Winds were supposed to be not over 8mph...however, about 9:30 am, the winds came, as did the white caps, and so went the bite from good to slow. After the previous days trip, we needed to catch 12 fish today to get #30,000 fish, caught on my boat in the last 4 years and 8 months. I started keeping records in January, 2008. Ralph and Chermine did not know I was looking for fish #12. So when Ralph brought #12 into the boat, a blue cat, he commented on it being a nice fish. I reached out, shook his hand, and told him, "not only is it a nice fish, but it is #30,000 on my boat since January 2008"...his reply "WOW"...that is when I told him that he was getting an All Star rod and Shimano AX4000 reel, rigged just as I use them on my boat, right down to the slip cork and hook. And, a bucket of CJ's Crawdad punch bait to go with it. They planned to have fresh fried fish back at camp tonight.

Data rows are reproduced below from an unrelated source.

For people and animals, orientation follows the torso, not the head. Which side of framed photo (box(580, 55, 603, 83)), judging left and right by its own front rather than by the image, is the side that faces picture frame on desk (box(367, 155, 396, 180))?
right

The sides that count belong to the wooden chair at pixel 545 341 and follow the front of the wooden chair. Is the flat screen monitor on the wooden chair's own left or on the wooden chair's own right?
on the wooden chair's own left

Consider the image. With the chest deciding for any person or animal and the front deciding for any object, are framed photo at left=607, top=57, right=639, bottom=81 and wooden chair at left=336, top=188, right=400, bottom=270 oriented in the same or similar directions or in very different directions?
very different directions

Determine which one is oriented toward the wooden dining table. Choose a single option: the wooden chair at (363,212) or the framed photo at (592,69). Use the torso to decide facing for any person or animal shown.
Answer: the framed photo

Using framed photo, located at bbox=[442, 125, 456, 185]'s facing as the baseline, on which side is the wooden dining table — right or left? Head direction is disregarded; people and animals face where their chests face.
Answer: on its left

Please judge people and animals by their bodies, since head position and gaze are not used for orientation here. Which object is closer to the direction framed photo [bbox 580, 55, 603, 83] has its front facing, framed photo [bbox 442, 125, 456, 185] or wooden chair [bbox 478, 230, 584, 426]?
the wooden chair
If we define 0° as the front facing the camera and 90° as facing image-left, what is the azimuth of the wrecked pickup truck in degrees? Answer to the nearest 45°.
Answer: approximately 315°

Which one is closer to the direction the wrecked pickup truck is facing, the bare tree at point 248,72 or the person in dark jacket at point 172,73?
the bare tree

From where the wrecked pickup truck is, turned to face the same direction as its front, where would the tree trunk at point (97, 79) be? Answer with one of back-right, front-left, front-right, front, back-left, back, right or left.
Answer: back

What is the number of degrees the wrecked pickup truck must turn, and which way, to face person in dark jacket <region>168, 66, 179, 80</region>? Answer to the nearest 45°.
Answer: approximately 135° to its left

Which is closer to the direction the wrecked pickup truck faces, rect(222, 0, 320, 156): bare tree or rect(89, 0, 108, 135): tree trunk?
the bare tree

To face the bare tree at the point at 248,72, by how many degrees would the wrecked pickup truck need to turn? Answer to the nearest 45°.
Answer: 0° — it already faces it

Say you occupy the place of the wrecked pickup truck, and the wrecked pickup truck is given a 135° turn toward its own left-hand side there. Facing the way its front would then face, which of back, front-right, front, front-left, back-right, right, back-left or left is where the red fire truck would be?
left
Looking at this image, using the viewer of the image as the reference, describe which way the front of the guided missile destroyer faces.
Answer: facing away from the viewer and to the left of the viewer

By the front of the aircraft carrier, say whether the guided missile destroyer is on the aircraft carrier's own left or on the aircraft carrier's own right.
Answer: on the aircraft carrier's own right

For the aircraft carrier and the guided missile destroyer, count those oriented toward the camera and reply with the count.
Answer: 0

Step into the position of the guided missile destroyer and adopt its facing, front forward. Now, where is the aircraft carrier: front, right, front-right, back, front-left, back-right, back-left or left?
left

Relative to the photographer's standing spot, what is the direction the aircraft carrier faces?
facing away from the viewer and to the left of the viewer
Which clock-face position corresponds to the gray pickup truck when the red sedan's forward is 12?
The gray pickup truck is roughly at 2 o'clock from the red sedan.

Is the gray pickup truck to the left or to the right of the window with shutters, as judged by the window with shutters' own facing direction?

They ended the morning with 30 cats, largest going 7.25#...all fish caught using tight lines, in 8-20 foot water, using CJ's Crawdad punch bait.



































Weldon Kirk
​


----------



## ChuChu (Jan 23, 2010)

That's a lot of filleting on your part! Well done!


----------



## tmt3 (Apr 12, 2007)

Weldon, you are what all guides should strive to be like. Enjoy reading your post!


----------



## shadslinger (Aug 21, 2005)

Good job!


----------



## titleist9 (Jun 14, 2011)

Congrats Weldon , quite an accomplishment


----------



## james79 (Nov 30, 2010)

Wtg Weldon


----------



## Jeffy (Jul 7, 2009)

Great Job Weldon. Thanks for all the wonderful reports and all the help


----------



## 9121SS (Jun 28, 2009)

Congrats Welden.


----------



## gator (May 22, 2004)

Congrats, Now you need to shoot for #60,000


----------



## Law Dog (Jul 27, 2010)

Congraulations too both of you!


----------



## CoastalOutfitters (Aug 20, 2004)

wow, very nice


----------



## skipjack express (May 11, 2010)

Outstanding anyone who fishes for cats should take atleast one trip with Weldon.


----------



## Fishon21 (Jul 16, 2010)

*somerville*

Hey Catfish King

We were there sunday night all night it was windy and slow all night , did manage a hand full of catfish and two crappie at daybrake we got out of there around 8 am and had some big pancakes up the road at the bait house cafe.
would you please pm me with some prices on a trip
Thanks Terry:texasflag


----------



## Jeffy (Jul 7, 2009)

Fishon21 said:


> Hey Catfish King
> 
> We were there sunday night all night it was windy and slow all night , did manage a hand full of catfish and two crappie at daybrake we got out of there around 8 am and had some big pancakes up the road at the bait house cafe.
> would you please pm me with some prices on a trip
> Thanks Terry:texasflag


Terry Weldon's web site is www.*fishtales*-*guides*ervice.com/. He is a Great guide to fish with. I have had lots of fun


----------



## redneck91 (May 19, 2012)

That's 2 cool! Congrats all around


----------



## kVaV (Mar 8, 2012)

Congrats! Great accomplishment!


----------



## tbone2374 (Feb 27, 2010)

Congratulations, Weldon!


----------



## TexasCowboy (Jul 7, 2011)

Congratulations, you have to be one of the most consistent catfisherman, I have ever seen. Great Job!!


----------